● Tasks for this exercise:
1. According to the letter, why has the writer not followed up the assumption \(K+K'=x^3\)?
2. In the letter, reproduce the part that opens with the words containing "Ashley-Combe" and closes with "am particularly pleased.", substituting "Hodge" for "Podge".

● Selected passage:
__________
[134r]

 Ashley-Combe
         Monday. 8^th Nov^r ['1841' added by later reader]

 Dear M^r De Morgan.  I hope you intend to christen
the ''large boy'' by the name of Podge, with which I
am particularly pleased.
I am much obliged by your letter.  I send a corrected
version (now I believe quite right) of \(\frac{d^2u}{dx^2}-u=X\); on my
assumed supposition \(\frac{dK}{dx}\varepsilon^x+\frac{dK'}{dx}\varepsilon^{-x}=0\) .  As for my other
assumption \(K+K'=x^3\), it is so complicated a one that I
have not thought it worth while to pursue it's [sic] development.
I cannot think how I could be so negligent as to
forget that \(\varepsilon^{-x}\) is a function of \((-x)\) which is itself a
function of \(x\) .  A complete oversight; as indeed most
of the enquiries in my last letter seem to have been.
__________
● Given records:

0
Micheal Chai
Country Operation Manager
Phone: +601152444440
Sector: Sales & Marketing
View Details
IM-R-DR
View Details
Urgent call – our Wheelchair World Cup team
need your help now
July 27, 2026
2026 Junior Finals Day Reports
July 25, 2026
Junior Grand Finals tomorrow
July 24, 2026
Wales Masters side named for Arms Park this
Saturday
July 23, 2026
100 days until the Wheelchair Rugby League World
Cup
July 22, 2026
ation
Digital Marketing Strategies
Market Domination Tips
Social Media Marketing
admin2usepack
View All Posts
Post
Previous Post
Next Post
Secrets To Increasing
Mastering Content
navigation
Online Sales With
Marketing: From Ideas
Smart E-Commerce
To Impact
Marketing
__________
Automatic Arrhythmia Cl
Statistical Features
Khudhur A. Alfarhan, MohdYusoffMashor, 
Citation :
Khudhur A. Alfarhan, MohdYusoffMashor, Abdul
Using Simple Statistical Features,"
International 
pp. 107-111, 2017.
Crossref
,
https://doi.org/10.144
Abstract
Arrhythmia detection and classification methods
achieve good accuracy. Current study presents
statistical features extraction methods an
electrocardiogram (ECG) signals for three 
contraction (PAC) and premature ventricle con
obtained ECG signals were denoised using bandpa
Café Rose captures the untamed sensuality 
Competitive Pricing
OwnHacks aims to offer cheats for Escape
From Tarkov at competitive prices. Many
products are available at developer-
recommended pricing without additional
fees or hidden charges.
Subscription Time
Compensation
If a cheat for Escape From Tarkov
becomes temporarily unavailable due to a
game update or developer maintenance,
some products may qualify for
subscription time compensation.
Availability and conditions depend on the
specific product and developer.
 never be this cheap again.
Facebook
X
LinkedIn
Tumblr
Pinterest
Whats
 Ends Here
__________
● Your written answers:
1. The writer considers it so complicated an assumption that pursuing its development did not seem worthwhile.

2.
Ashley-Combe
         Monday. 8^th Nov^r ['1841' added by later reader]

 Dear M^r De Morgan.  I hope you intend to christen
the ''large boy'' by the name of Hodge, with which I
am particularly pleased.